### Text
BEGIN

In figure, arcs have been drawn of radius 21 cm each with vertices A, B, C and D of quadrilateral ABCD as centres. Find the area of the shaded region.
Given that, radius of each arc (r) = 21 cm
Area of sector with $\angle A=\frac{\angle A}{360^{\circ}} \times \pi r^{2}=\frac{\angle A}{360^{\circ}} \times \pi \times(21)^{2} \mathrm{~cm}^{2}$
$\left[\because\right.$ area of any sector with central angle $\theta$ and radius $\left.r=\frac{\pi r^{2}}{360^{\circ}} \times \theta\right]$
Area of sector with $\angle B=\frac{\angle B}{360^{\circ}} \times \pi r^{2}=\frac{\angle B}{360^{\circ}} \times \pi \times(21)^{2} \mathrm{~cm}^{2}$
Area of sector with $\angle C=\frac{\angle C}{360^{\circ}} \times \pi r^{2}=\frac{\angle C}{360^{\circ}} \times \pi \times(21)^{2} \mathrm{~cm}^{2}$
and area of sector with $\angle D=\frac{\angle D}{360^{\circ}} \times \pi r^{2}=\frac{\angle D}{360^{\circ}} \times \pi \times(21)^{2} \mathrm{~cm}^{2}$
Therefore, sum of the areas $\left(\right.$ in $\left.\mathrm{cm}^{2}\right)$ of the four sectors
$=\frac{\angle A}{360^{\circ}} \times \pi \times(21)^{2}+\frac{\angle B}{360^{\circ}} \times \pi \times(21)^{2}+\frac{\angle C}{360^{\circ}} \times \pi \times(21)^{2}+\frac{\angle D}{360^{\circ}} \times \pi \times(21)^{2}$
$=\frac{(\angle A+\angle B+\angle C+\angle D)}{360^{\circ}} \times \pi \times(21)^{2}$
$\left[\because\right.$ sum of all interior angles in any quadrilateral $\left.=360^{\circ}\right]$
$=22 \times 3 \times 21=1386 \mathrm{~cm}^{2}$
Hence, required area of the shade region is 1386 cm²

END

### Entries provided
BEGIN

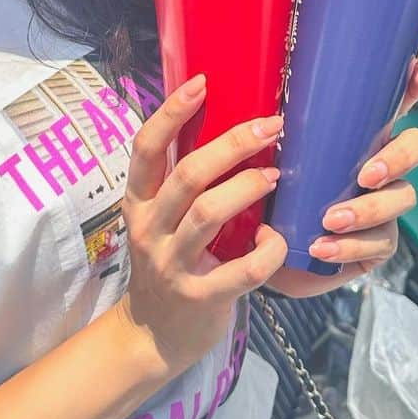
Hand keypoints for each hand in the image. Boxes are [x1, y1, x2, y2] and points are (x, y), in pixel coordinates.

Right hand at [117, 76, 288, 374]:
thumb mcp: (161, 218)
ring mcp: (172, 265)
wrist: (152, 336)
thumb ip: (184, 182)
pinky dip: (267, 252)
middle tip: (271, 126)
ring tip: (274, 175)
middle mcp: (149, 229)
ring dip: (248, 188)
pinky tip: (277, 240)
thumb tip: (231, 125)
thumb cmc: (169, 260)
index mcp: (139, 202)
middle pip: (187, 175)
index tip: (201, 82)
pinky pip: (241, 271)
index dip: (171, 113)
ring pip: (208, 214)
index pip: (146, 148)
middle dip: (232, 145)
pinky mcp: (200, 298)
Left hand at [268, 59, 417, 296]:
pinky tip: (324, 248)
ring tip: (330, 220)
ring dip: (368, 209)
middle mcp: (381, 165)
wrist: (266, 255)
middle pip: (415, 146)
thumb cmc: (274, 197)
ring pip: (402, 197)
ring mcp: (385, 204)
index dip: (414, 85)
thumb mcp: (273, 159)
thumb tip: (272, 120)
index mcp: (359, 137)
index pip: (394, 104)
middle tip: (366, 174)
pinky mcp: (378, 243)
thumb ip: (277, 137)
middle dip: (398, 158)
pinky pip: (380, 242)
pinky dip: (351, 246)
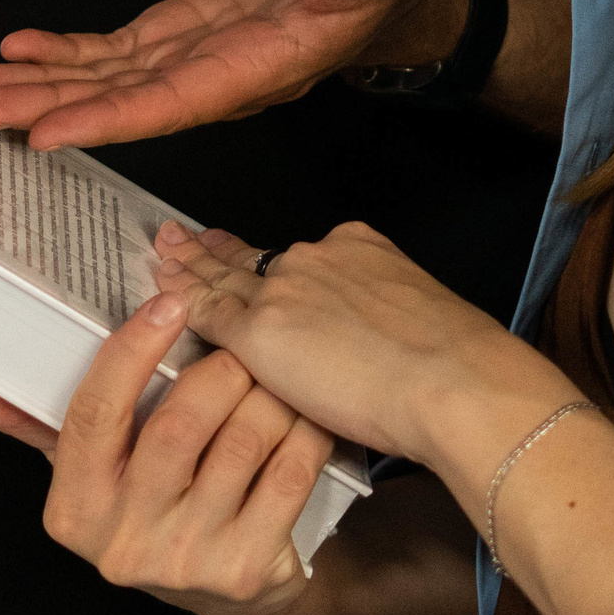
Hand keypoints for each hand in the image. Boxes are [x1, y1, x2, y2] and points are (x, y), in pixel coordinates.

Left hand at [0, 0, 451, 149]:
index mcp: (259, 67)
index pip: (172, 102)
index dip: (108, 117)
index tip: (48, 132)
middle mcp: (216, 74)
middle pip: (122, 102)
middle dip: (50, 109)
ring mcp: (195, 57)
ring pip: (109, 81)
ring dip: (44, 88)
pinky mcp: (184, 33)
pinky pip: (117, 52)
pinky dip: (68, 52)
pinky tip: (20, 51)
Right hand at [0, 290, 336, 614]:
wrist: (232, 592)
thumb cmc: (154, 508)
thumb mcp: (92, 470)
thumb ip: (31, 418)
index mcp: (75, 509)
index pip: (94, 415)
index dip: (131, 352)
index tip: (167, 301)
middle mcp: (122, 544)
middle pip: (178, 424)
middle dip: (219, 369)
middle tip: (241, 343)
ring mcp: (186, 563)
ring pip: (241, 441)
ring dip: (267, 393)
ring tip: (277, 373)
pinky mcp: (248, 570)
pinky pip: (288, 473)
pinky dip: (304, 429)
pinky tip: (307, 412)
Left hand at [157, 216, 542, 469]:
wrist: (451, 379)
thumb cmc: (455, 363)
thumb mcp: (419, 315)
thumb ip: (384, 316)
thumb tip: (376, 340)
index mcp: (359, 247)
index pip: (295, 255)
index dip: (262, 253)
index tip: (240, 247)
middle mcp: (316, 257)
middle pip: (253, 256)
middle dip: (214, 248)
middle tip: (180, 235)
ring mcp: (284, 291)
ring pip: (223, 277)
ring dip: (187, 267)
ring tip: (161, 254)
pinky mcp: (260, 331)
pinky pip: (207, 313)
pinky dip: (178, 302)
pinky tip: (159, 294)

END

### What you will do
1. In the worked solution above, rewrite the paragraph beginning "In figure, arcs have been drawn" in fewer words, keeping its main facts.
2. Based on the worked solution above, answer yes or no for each statement and quote the words that decide it:
(a) Every arc has a radius of 21 cm.
(b) The arcs are centered at the midpoints of the quadrilateral's sides.
(c) The area of the shaded region comes to 1386 cm².
3. Quote the part of the worked solution above that opens with the words containing "In figure, arcs" and closes with "the shaded region.".

### Answers provided
1. Arcs of radius 21 cm are drawn centered at each vertex A, B, C and D of quadrilateral ABCD. Find the area of the shaded region.

2.
(a) Yes: "radius of each arc (r) = 21 cm"
(b) No: "with vertices A, B, C and D of quadrilateral ABCD as centres"
(c) Yes: "Hence, required area of the shade region is 1386 cm²"

3.
In figure, arcs have been drawn of radius 21 cm each with vertices A, B, C and D of quadrilateral ABCD as centres. Find the area of the shaded region.